Whether or not it was really the first MPV, the Chrysler Voyager has long since been one of the biggest and most comfortable.
There will forever be something of a grudge match between the Chrysler Voyager and the Renault Espace as to which was really the first MPV. The idea of a tall van-like car with lots of seats seems to have originated on both sides of the Atlantic at the same time, so we’ll probably never really know who did it first. Suffice to say that the big Chrysler has always been one of the most spacious and comfortable family haulers on the market.
Not one of the most affordable though, which is why second hand Voyagers are a little thin on the ground here. Chrysler pitched it as a high-end family car just as families began to switch into smaller seven-seat MPVs and SUVs. Sales were consequently slow, not helped by a limited engine range that basically meant you could have a 2.8-litre diesel. There was, theoretically, a 3.3-litre V6 petrol option too, but we don’t think anyone was mad enough to buy one.
The 2.8 is OK though. You’ll pay through the nose for tax with that capacity but it’s a solid and reliable unit, as long as it’s been properly serviced and cared for. The weak reliability points are in the suspension, gearbox and brakes so listen carefully for any knocking noises as you go over bumps, and check to make sure that the gears are all selecting cleanly. You also need to check the air conditioning system – it can fail and leave it almost impossible to clear the front screen on a damp day.
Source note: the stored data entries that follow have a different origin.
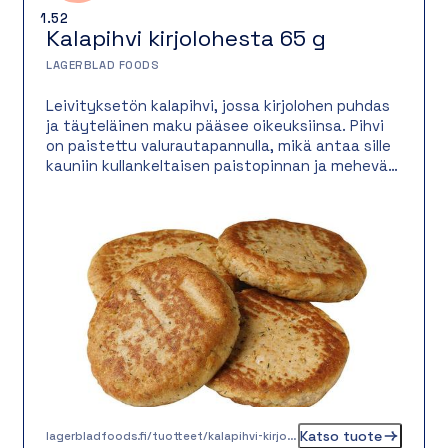
1.52
Kalapihvi kirjolohesta 65 g
LAGERBLAD FOODS
Leivityksetön kalapihvi, jossa kirjolohen puhdas
ja täyteläinen maku pääsee oikeuksiinsa. Pihvi
on paistettu valurautapannulla, mikä antaa sille
kauniin kullankeltaisen paistopinnan ja mehevän
rakenteen. Monipuolinen kalapihvi sopii
erinomaisesti niin lounaspöytään kuin
lämpimäksi ateriaksi esimerkiksi keitettyjen
perunoiden, kermaviilikastikkeen ja
mummonkurkkujen kanssa. Toimii mainiosti
myös kalaburgerin välissä.
Katso tuote
lagerbladfoods.fi/tuotteet/kalapihvi-kirjolohesta-65-g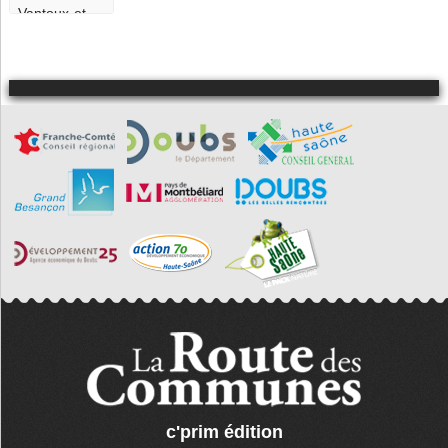
Vantoux-et-
Longevelle
Vaux-le-
Moncelot
Velleclaire
Vellefrey-et-
Vellefrange
Vellemoz
Velloreille-
lès-Choye
La Vernotte
Villers-
Chemin-et-
Mont-lès-
Étrelles
c'prim édition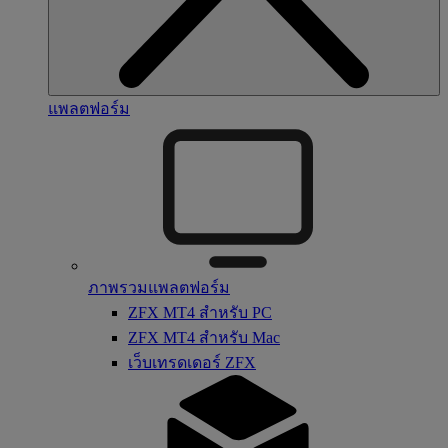
แพลตฟอร์ม
ภาพรวมแพลตฟอร์ม
ZFX MT4 สำหรับ PC
ZFX MT4 สำหรับ Mac
เว็บเทรดเดอร์ ZFX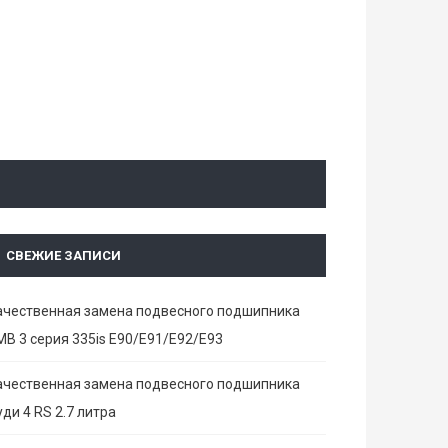
СВЕЖИЕ ЗАПИСИ
ачественная замена подвесного подшипника
МВ 3 серия 335is E90/E91/E92/E93
ачественная замена подвесного подшипника
ди 4 RS 2.7 литра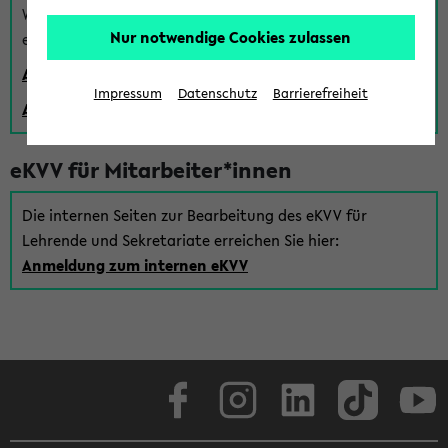
Wenn Sie (noch) kein Uni Login haben, können Sie das
Nur notwendige Cookies zulassen
eKVV auch über einen Gastzugang verwenden:
Anmeldung über einen vorhandenen Gastzugang
Impressum
Datenschutz
Barrierefreiheit
Anlegen eines neuen Gastzugangs
eKVV für Mitarbeiter*innen
Die internen Seiten zur Bearbeitung des eKVV für
Lehrende und Sekretariate erreichen Sie hier:
Anmeldung zum internen eKVV
Facebook
Instagram
LinkedIn
TikTok
Youtube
The interior, aside from feeling as if it’s been made from cast-off pieces of Duplo, is actually pretty robust, and the models with the fold-away ‘Stow-and-Go’ seats are well worth tracking down. Without that, the rear seats have to be manually removed and lifted out - and they’re heavy. The sliding side doors at the back are hugely helpful though, and make the big Voyager much easier to get in and out of in tight car parks.
It’s also worth pointing out that the Voyager got a severe ticking off from the crash test experts at EuroNCAP who gave it just a two-star rating and said that there was a high risk of serious or fatal injury in the event of an accident. Sobering food for thought.
You’ll have to do some legwork to find a good one, but we did track down a nice 2007 2.8 diesel auto, with rear-seat DVD players, for €11k from a former Chrysler main dealer. It’s a lot of car for the cash, but beware of Voyagers on sale for less money – it’s unlikely they’ll have been properly cared for.
Chrysler Voyager 2.8 CRD LX
Engine: 2,776cc four-cylinder turbodiesel
Maximum speed: 180km/h
0-100km/h: 12.5 seconds
Fuel consumption: 8.5 litres/100km
Euro NCAP: **
• Lots of room
• Hugely comfortable
• Solid reliability
• Heavy and slow
• Big engine means big tax
• Interior looks and feels cheap
Whether or not it was the first, the Voyager remains one of the roomier ways to transport your family around, or to set up shop as an airport shuttle service. As long as you can stomach the high running costs, it’s become a very affordable big, luxurious MPV to buy.